• DATA SHOWN:
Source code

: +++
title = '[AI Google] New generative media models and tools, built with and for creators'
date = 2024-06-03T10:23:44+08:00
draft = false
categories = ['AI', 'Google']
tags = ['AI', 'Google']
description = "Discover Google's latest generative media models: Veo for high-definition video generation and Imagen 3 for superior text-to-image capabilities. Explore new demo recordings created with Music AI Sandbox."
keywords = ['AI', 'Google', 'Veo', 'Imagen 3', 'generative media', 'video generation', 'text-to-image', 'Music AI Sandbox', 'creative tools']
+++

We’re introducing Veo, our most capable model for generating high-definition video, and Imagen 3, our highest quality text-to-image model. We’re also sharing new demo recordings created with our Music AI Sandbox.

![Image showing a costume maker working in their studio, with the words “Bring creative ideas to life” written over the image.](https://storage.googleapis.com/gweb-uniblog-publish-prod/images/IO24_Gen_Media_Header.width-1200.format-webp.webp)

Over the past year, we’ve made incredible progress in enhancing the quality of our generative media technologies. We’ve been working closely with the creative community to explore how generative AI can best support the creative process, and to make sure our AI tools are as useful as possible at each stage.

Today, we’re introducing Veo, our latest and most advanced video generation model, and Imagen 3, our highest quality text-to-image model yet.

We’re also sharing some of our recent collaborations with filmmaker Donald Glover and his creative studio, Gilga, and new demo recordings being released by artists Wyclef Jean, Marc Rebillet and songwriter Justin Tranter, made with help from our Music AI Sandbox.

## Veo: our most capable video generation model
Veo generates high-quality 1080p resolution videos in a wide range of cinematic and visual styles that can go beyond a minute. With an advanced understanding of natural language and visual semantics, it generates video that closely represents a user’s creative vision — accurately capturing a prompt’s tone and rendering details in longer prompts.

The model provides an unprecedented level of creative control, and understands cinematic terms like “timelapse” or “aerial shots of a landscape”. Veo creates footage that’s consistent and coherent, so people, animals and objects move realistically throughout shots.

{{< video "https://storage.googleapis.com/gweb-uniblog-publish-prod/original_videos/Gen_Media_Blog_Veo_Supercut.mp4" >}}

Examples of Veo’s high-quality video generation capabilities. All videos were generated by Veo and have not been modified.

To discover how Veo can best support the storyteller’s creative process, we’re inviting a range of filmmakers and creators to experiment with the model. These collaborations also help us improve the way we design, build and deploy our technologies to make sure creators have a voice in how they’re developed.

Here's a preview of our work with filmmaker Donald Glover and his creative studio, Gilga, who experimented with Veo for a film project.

• ACTION ITEM: Above are the records; copy exactly the lines from the line with "keywords = ['AI', 'Google', 'Veo', 'Imagen" through the line with "We’re introducing Veo, our most", both included.

• FINAL ANSWER:
keywords = ['AI', 'Google', 'Veo', 'Imagen 3', 'generative media', 'video generation', 'text-to-image', 'Music AI Sandbox', 'creative tools']
+++

We’re introducing Veo, our most capable model for generating high-definition video, and Imagen 3, our highest quality text-to-image model. We’re also sharing new demo recordings created with our Music AI Sandbox.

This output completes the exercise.